Jones' attorney in his most-recent case, Raymond R. Jones, said it’s not the length of the sentence that’s the problem here.

“What services are we providing?” Raymond Jones told WUSA9. “The recidivism? How are we stopping people from coming back [to jail] again?”

“And we can say, well, 'let's lock them up, that's the key,'” Raymond Jones said. “But the person has to get out. And we can't lock up a misdemeanor person for 25 years, right?”

The judge tried to put on Jones on supervised probation once he was released, but couldn’t since she already sentenced him to the maximum amount of jail time allowed by law. Elwood said neighbors had one reaction when Jones returned to the area.

“Fear.”

After Jones ignored a judge’s order to register with DC Police as a class C sex offender, D.C.’s probation office wrote in a report to the courts that Jones “poses a risk to the community” and his “inappropriate deviant sexual behaviors...appears to be exacerbating.”

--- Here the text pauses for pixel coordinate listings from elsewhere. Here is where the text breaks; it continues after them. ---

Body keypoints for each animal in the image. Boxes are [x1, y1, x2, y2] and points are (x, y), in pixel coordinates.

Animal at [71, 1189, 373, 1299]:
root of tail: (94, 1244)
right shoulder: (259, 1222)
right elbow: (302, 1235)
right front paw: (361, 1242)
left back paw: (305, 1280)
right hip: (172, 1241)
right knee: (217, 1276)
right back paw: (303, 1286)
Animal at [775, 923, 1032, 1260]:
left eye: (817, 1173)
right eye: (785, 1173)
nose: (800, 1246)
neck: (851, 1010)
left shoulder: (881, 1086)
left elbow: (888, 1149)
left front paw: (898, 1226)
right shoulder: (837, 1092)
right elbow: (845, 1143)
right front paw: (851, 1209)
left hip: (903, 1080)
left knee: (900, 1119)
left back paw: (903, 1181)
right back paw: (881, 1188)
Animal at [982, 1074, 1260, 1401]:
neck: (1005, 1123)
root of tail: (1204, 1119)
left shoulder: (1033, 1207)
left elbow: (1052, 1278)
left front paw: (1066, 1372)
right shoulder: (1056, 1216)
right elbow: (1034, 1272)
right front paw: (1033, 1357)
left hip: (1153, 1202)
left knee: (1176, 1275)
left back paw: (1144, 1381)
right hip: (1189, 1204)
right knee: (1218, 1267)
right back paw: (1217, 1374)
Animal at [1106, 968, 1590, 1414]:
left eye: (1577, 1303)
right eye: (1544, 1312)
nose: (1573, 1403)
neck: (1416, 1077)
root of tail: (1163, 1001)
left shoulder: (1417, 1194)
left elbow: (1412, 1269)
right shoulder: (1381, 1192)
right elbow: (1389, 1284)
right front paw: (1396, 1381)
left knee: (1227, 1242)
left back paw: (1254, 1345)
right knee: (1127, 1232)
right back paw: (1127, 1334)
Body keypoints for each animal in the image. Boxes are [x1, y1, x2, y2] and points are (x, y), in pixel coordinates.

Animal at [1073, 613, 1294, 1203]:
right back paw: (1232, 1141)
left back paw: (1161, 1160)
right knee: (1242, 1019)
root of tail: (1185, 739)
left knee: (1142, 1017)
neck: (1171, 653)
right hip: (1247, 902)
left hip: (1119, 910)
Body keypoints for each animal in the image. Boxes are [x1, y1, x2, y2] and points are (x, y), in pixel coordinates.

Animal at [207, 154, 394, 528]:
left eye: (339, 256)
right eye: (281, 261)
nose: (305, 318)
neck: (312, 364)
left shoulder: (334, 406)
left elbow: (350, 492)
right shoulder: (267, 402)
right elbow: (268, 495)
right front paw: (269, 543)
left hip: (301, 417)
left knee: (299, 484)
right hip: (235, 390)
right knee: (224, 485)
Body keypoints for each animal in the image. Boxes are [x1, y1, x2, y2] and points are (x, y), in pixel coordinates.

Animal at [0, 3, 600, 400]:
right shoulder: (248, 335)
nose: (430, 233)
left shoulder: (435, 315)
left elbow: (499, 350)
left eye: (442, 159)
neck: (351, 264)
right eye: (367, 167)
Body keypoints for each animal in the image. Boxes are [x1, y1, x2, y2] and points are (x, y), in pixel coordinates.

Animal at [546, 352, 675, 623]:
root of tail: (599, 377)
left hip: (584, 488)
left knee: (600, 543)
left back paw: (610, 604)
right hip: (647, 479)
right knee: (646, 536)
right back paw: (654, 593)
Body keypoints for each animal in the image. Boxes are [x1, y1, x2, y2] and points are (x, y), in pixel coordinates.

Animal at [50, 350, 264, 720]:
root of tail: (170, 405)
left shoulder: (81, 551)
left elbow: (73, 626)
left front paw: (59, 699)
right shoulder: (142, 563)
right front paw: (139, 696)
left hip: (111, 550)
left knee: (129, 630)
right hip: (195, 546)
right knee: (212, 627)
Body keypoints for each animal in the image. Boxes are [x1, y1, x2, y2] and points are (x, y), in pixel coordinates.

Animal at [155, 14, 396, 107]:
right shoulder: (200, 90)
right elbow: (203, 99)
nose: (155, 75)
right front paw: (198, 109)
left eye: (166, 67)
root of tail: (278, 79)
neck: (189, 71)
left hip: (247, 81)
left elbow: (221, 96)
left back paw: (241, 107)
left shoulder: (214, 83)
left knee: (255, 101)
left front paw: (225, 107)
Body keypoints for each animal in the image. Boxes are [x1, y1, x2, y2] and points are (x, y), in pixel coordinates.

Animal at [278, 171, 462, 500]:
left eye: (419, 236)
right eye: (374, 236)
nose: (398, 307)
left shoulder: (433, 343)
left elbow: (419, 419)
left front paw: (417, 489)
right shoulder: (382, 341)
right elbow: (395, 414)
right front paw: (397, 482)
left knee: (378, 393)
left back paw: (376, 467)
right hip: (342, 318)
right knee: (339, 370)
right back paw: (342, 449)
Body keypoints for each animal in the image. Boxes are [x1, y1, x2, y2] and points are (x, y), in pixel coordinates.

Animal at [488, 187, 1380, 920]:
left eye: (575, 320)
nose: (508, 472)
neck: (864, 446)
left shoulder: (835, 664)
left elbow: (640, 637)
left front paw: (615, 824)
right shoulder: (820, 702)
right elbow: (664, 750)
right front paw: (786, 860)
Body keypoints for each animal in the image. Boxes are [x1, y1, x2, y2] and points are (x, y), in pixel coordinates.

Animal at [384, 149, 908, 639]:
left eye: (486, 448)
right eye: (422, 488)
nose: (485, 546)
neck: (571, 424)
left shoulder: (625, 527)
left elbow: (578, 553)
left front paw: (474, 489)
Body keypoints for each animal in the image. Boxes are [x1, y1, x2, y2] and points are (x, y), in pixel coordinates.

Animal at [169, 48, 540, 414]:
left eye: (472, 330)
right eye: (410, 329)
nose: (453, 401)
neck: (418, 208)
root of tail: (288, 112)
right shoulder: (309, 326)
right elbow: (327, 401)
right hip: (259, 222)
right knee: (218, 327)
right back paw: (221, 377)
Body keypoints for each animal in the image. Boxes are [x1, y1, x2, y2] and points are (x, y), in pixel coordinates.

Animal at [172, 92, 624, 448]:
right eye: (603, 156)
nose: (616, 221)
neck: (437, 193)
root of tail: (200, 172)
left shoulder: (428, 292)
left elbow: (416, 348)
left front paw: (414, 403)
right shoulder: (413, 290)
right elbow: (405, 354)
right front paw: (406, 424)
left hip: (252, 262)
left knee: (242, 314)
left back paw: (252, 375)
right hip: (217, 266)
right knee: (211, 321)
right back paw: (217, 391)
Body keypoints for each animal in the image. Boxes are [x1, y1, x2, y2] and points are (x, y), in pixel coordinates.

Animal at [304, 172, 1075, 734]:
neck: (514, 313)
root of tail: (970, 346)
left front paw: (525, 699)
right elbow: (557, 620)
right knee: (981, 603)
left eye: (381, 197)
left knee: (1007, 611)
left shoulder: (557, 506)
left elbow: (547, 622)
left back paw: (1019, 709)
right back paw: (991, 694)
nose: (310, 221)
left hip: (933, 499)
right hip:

That’s what allegedly happened April 7, when Jones was arrested for threating to kill a couple living across the street after they caught him exposing himself. Jones was charged two more counts of misdemeanor committing lewd, indecent, and obscene acts. He was once again processed and released by D.C.’s justice system.

Credit: WUSA9

A spokesperson for the U.S. Attorney’s Office wrote in a statement to WUSA9:

Under D.C. law, there is a presumption that defendants will be released pending trial.  Even when someone is on release and is charged with a new offense, unless that new charge is a violent or dangerous crime as defined by D.C. law, a defendant can only be detained briefly in the new case and cannot be detained until trial in the new case.

Back in his Mount Pleasant neighborhood, it took Jones 10 days to reoffend.

This time accused of committing lewd, indecent, and obscene acts in front of a 5-year-old girl and her father. He also threatened to blow up his building before being taken into custody.

“Our system fails,” Clayton said as she watched Jones be put into an MPD transport van. “It’s not protecting our children.”

Ward 1 DC Councilmember Brianne Nadeau told WUSA9 she has “worked to support both the victims and the process for law enforcement and prosecution” but added any changes to the way crimes are prosecuted in the District would be subject to Congressional approval. In March, the Senate overwhelmingly voted to block sweeping reforms to city’s century old criminal code passed by DC Council.

“Our federal government does not care about our residents,” Nadeau told WUSA9. “And most days of the week, we don't have to think about that. But when it comes to our criminal justice system, and when it comes to justice for our residents and our victims, and in this case what you're investigating, it very much matters that the federal government does not care about the people of the District of Columbia.”

Jones now faces nine new criminal charges, including misdemeanor sexual abuse of a child for exposing himself and committing sex acts in front of the 5-year-old girl. In fact, all nine new charges are misdemeanors.

The US Attorney’s Office said in court more criminal charges are coming because more victims have now come forward.

When Jones is released from jail the judge barred him from ever returning to that block in Mount Pleasant next to Bancroft Elementary School.